Trasladar esa filosofía a Formentera tiene una lectura particular, porque aquí la cocina de proximidad no opera como tendencia, sino como sistema de relación con la isla. Pescadores, pequeños agricultores y productores locales forman parte de una cadena corta que condiciona directamente lo que llega a la mesa. Arroces, pescado fresco, aceite y vinos de producción local estructuran una propuesta que busca anclarse en la memoria gastronómica formenterense sin caer en la reproducción literal de la tradición.
Ese equilibrio es delicado. En islas de fuerte presión turística, la cocina local corre a menudo el riesgo de convertirse en representación simplificada de sí misma. La recuperación del legado de Sa Sequi, histórico referente gastronómico de la zona, introduce además una dimensión de continuidad que conecta el nuevo proyecto con una memoria concreta del lugar.
La sostenibilidad aparece aquí desde una lógica bastante práctica. El uso de excedentes agrícolas para fermentaciones, encurtidos o conservas responde a una idea de economía circular que tiene sentido real en un territorio de recursos limitados. No es solo una estrategia de reducción de desperdicio; es una forma de ampliar la vida útil del producto y de ajustar la cocina a la estacionalidad.
Esa relación con el territorio se extiende también a la dimensión social. Parte de los beneficios se reinvierten en iniciativas locales, deportivas y medioambientales, reforzando una tendencia cada vez más visible en restauración insular: entender el negocio como parte de un ecosistema y no como unidad aislada.
La renovación de la alianza con VICIO introduce otro registro, más informal y dirigido a un público distinto, ampliando la oferta sin romper la lógica del lugar. Es un movimiento inteligente porque reconoce algo evidente en Formentera: la convivencia de distintos ritmos de consumo dentro de una misma escena.

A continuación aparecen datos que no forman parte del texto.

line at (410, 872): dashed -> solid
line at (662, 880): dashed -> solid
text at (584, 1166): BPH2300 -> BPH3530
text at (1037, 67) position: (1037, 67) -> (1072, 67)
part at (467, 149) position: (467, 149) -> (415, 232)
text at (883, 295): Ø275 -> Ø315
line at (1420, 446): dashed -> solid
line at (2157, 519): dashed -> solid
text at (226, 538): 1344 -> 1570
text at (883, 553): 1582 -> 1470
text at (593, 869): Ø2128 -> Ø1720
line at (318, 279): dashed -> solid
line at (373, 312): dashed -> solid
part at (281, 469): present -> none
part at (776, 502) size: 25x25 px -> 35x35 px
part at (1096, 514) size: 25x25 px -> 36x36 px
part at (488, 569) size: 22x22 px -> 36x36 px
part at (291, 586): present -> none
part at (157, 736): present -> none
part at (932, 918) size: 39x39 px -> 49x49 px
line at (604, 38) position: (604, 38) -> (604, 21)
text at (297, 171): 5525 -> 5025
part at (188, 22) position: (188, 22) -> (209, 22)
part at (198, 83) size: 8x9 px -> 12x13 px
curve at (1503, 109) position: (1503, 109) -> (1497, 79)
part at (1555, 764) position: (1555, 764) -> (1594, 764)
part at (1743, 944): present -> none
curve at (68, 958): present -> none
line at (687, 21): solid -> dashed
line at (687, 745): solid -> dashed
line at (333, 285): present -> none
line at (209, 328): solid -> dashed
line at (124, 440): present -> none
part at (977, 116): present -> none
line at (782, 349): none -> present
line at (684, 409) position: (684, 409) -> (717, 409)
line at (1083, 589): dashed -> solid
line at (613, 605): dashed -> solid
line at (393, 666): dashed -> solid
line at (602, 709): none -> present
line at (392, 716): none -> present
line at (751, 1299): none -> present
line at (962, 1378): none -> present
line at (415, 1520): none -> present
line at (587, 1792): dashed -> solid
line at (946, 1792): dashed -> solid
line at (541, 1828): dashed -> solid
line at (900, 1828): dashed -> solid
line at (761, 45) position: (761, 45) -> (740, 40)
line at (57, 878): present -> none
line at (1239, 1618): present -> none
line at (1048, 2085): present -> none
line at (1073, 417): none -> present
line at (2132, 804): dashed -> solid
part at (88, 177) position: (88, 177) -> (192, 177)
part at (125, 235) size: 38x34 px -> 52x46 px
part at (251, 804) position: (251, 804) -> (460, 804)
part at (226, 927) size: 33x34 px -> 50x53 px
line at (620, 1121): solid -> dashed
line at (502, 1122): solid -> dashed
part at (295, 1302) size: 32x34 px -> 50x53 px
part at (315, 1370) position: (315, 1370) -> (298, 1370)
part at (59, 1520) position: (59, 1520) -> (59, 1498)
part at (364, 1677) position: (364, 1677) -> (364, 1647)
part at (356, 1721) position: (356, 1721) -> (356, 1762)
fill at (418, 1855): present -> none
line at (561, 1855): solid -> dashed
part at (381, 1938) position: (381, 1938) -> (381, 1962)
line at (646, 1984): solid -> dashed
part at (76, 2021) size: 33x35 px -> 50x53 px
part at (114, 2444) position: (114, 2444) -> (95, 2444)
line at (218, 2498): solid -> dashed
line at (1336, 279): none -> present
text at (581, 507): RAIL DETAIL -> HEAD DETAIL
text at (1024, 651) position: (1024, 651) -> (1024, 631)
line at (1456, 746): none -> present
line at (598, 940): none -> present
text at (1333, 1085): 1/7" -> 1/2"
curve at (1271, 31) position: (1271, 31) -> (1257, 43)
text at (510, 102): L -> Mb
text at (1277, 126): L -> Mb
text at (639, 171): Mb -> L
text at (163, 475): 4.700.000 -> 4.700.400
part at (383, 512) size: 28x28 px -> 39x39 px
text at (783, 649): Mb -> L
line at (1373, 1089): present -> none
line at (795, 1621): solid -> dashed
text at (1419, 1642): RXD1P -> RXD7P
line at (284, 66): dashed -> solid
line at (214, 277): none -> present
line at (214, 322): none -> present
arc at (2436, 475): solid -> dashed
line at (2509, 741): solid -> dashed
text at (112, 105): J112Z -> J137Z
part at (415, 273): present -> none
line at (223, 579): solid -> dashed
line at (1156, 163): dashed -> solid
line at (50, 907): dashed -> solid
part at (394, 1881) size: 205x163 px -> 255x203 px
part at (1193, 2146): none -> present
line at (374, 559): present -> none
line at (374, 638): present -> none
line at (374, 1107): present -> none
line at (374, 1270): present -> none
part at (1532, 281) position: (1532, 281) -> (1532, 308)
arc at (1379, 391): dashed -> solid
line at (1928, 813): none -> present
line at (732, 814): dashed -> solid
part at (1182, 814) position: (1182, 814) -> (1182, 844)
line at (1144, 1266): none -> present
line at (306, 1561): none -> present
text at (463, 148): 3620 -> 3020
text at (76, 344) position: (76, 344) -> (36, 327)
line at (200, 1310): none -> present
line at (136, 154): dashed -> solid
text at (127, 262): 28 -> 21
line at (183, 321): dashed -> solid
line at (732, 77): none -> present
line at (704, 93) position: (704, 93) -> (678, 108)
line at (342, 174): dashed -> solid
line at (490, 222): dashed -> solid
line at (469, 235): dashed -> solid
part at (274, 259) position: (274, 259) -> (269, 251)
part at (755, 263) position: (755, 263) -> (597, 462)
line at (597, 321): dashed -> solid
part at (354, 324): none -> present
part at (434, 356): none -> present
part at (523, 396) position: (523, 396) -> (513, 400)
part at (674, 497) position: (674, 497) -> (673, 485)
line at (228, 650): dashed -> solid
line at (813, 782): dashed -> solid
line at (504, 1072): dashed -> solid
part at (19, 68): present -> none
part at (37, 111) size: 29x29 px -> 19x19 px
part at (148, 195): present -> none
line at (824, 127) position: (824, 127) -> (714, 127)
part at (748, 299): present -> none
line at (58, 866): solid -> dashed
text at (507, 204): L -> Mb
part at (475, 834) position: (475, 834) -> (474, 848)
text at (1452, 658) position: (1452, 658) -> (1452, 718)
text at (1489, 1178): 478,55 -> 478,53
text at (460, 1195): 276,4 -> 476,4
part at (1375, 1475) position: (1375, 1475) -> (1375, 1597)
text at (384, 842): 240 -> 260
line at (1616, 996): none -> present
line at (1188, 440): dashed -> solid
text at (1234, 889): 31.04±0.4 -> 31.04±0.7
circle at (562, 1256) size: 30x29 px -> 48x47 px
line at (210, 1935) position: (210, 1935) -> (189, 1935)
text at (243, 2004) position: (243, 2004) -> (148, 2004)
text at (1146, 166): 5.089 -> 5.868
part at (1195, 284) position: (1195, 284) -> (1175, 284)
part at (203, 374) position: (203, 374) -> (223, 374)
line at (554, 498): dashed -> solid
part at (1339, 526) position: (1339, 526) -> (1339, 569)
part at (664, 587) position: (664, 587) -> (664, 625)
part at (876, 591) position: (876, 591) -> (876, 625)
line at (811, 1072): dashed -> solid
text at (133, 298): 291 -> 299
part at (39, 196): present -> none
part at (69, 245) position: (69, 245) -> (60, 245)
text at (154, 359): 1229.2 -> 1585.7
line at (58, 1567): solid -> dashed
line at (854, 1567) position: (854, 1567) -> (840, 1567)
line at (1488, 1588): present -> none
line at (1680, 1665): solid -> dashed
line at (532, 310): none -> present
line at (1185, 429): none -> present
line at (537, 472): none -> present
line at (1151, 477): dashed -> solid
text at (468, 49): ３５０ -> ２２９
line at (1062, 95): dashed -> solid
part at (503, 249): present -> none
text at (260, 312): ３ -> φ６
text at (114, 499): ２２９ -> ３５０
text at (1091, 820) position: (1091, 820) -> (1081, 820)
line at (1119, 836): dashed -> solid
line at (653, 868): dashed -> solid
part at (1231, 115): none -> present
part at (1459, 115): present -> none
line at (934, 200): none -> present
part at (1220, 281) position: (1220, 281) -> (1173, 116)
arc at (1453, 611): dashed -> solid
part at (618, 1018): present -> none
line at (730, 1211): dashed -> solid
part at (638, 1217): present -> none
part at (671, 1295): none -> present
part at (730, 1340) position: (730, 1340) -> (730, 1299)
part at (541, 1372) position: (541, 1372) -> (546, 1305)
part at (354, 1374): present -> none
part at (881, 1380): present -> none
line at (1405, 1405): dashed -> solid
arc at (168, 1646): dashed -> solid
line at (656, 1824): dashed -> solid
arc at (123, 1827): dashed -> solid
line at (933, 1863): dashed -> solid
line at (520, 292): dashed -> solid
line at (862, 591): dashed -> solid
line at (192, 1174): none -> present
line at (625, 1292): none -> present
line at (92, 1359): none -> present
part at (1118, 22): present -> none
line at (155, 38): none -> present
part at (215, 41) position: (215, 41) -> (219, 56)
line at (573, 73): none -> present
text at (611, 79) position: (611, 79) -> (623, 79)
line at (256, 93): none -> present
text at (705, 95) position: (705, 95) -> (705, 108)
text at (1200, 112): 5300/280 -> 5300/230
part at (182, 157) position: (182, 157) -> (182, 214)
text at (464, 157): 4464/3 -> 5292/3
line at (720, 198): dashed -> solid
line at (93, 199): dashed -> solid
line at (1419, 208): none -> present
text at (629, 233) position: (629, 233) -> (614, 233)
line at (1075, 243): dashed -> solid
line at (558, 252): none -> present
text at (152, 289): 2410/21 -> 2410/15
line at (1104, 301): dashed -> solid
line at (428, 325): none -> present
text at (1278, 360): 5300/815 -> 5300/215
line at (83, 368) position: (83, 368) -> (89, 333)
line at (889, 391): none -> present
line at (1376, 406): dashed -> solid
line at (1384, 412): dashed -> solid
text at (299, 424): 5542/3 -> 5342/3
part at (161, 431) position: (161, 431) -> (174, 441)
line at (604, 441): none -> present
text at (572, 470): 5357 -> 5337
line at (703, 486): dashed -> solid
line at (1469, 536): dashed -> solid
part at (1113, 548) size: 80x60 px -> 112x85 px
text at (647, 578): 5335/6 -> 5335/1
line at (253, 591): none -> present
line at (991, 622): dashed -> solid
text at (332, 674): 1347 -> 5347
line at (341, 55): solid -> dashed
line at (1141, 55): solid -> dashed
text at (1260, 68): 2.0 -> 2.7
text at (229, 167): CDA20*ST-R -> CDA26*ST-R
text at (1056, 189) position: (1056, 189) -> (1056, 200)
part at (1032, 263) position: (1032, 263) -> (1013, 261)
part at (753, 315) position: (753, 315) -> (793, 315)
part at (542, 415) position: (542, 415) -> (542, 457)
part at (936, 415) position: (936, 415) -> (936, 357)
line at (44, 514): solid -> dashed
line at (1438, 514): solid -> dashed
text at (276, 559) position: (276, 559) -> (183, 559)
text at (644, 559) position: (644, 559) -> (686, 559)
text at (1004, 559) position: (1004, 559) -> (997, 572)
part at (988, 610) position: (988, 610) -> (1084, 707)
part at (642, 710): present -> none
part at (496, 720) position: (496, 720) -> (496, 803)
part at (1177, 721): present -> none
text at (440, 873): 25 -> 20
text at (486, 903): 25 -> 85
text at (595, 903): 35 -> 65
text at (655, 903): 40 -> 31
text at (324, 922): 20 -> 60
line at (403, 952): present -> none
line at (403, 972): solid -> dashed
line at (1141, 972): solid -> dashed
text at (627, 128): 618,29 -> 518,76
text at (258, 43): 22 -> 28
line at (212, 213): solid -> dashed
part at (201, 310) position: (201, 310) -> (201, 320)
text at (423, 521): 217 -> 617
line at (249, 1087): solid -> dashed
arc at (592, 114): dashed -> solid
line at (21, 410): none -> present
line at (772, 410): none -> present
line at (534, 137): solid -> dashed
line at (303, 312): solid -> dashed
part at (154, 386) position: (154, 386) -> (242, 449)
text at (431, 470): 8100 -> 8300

Con vistas directas a las salinas y abierto a uno de los atardeceres más reconocibles de la isla, Dúo mantiene su dimensión de punto de encuentro estival, pero lo interesante de esta nueva etapa está menos en la atmósfera y más en la estructura que sostiene esa experiencia.
En una isla donde la autenticidad se ha convertido en un valor cada vez más difícil de preservar, trabajar desde el producto, el calendario largo y la relación con la comunidad es probablemente una de las formas más concretas de construirla.